Leva de 45 à 50 minutos uma viagem de ônibus de Charqueadas a Porto Alegre. O tempo exato para se fazer uma porção de coisas...
Pensar na vida, ler algo, tirar uma soneca, visitar as lembranças... Minha mãe levava eu e minha irmã, quando pequenos, para a capital. Embarcávamos lá na Colônia, o Vitória entrava e pegava os passageiros em frente à igreja. Íamos no banco da janela e ela ao lado, no corredor. Contávamos as vacas pela viagem, dentre outros deleites infantis.
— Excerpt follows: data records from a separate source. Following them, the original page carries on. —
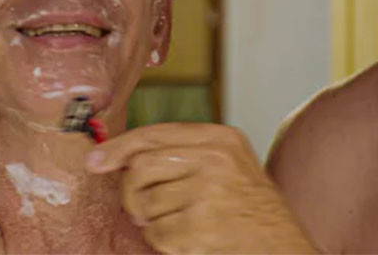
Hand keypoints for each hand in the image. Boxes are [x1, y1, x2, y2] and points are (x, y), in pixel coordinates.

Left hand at [86, 122, 316, 253]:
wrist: (281, 245)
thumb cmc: (250, 209)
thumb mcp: (229, 165)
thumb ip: (185, 154)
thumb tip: (119, 158)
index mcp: (221, 138)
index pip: (155, 134)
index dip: (119, 147)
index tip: (95, 160)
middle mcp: (216, 159)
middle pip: (140, 168)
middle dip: (132, 193)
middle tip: (144, 209)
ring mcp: (209, 191)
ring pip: (145, 204)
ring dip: (154, 222)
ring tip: (182, 223)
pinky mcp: (201, 225)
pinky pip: (157, 234)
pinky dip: (165, 243)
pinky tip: (190, 239)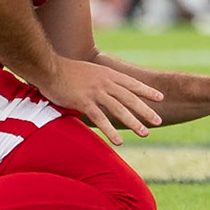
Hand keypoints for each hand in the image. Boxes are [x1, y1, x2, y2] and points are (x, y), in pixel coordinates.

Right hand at [40, 56, 163, 145]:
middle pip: (130, 98)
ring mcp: (95, 92)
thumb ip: (101, 78)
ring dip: (133, 122)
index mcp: (108, 74)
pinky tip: (119, 141)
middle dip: (146, 110)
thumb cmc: (67, 71)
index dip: (147, 91)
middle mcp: (105, 82)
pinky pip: (101, 119)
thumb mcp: (90, 71)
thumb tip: (108, 86)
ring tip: (145, 133)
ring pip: (119, 109)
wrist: (49, 68)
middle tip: (158, 121)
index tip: (160, 98)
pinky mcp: (84, 102)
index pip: (132, 83)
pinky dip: (111, 131)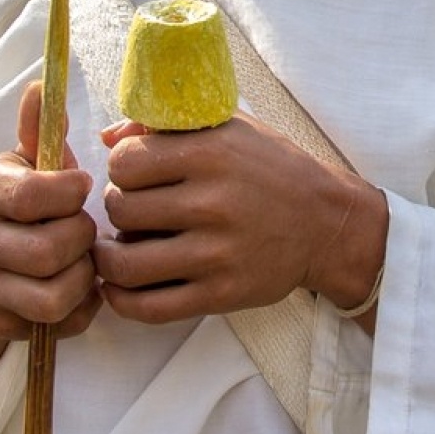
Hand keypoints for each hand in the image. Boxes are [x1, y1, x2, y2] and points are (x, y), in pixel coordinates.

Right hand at [0, 81, 102, 339]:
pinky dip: (81, 308)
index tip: (80, 187)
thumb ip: (38, 127)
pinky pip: (58, 326)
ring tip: (85, 258)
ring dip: (83, 278)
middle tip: (86, 227)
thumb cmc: (23, 198)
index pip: (34, 196)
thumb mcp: (28, 158)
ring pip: (52, 297)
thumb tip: (41, 86)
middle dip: (81, 239)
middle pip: (47, 252)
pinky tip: (78, 285)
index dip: (71, 194)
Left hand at [95, 115, 385, 324]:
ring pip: (124, 263)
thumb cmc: (272, 169)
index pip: (125, 162)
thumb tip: (107, 136)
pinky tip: (118, 286)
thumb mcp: (230, 129)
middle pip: (120, 209)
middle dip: (118, 207)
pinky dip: (121, 299)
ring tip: (119, 246)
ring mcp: (216, 254)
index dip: (121, 167)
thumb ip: (169, 126)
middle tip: (133, 209)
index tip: (136, 174)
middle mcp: (213, 202)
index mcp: (212, 153)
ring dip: (110, 256)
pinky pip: (149, 308)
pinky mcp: (221, 295)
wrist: (327, 224)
Porto Alegre era tão diferente da Colônia da Rua da Paineira, da beira do Jacuí, do Casarão, da PEJ, do quartel da brigada do tenente Nelson, da igreja do padre Vilmo, da terreira do seu Caldeira, da tenda da dona Jussara, do Ramiro Barcellos da diretora Chiquita, do zelador Darci e das professoras Bete e Liliane. Era enorme, gigantesca, com ruas movimentadas e intermináveis e prédios altos. O das tias paternas Nazinha e e Lizett, Astarte, na rua Santo Antônio, era um desses. O apartamento ficava no terceiro andar e a gente subia de elevador! Uau syl, que barato, era o máximo! Íamos até lá de táxi laranja, fucas sem o assento do carona, com taxímetros mecânicos e manuais, muito modernos. Outro mundo, outro planeta, outra galáxia.
Seguido, quando sento na poltrona do Vitória e vou pra lá, essas memórias vem, principalmente agora que a maioria dessas pessoas está estacionada no Júlio Rosa, em viagem só de ida, rumo à eternidade. Minha irmã é viva, mas mora em outra casa, tem a vida dela e a família dela. Tudo passa. Era um tempo bom, onde nossa mãe nos olhava e sorria, o sorriso mais lindo do mundo, emanando, incondicionalmente, amor, ternura, acolhimento, segurança, conforto. As tias nos recebiam com doces e nos enchiam de mimos. A Porto Alegre de minha infância era uma festa nos 1970, assim como a Paris de Hemingway de 1920. Não havia shoppings, mas sim as bancas do Mercado Público, as lojas de departamentos e os cinemas de bairro. Mas bah, quando íamos ao cinema, daí sim, a festa era completa. Éramos felizes e sabíamos.
Logo, sempre que vou a Porto Alegre de ônibus sinto um prazer arraigado em minha alma, que remonta às minhas origens. Faz um bem danado, ô se faz! Chego, como algo na rodoviária e circulo pela cidade, que ainda me desperta encantamento. No retorno o mesmo prazer, aquele espaço de tempo em que dá pra descansar e aproveitar a vida, furungando um livro, gibi ou revista recém comprados, livre de qualquer demanda. É sentar e relaxar durante a viagem de volta, usufruindo daquilo que considero um dos prazeres da minha vida, desde sempre. A vida não volta atrás, mas pode ser bela nas coisas simples, triviais e corriqueiras do cotidiano.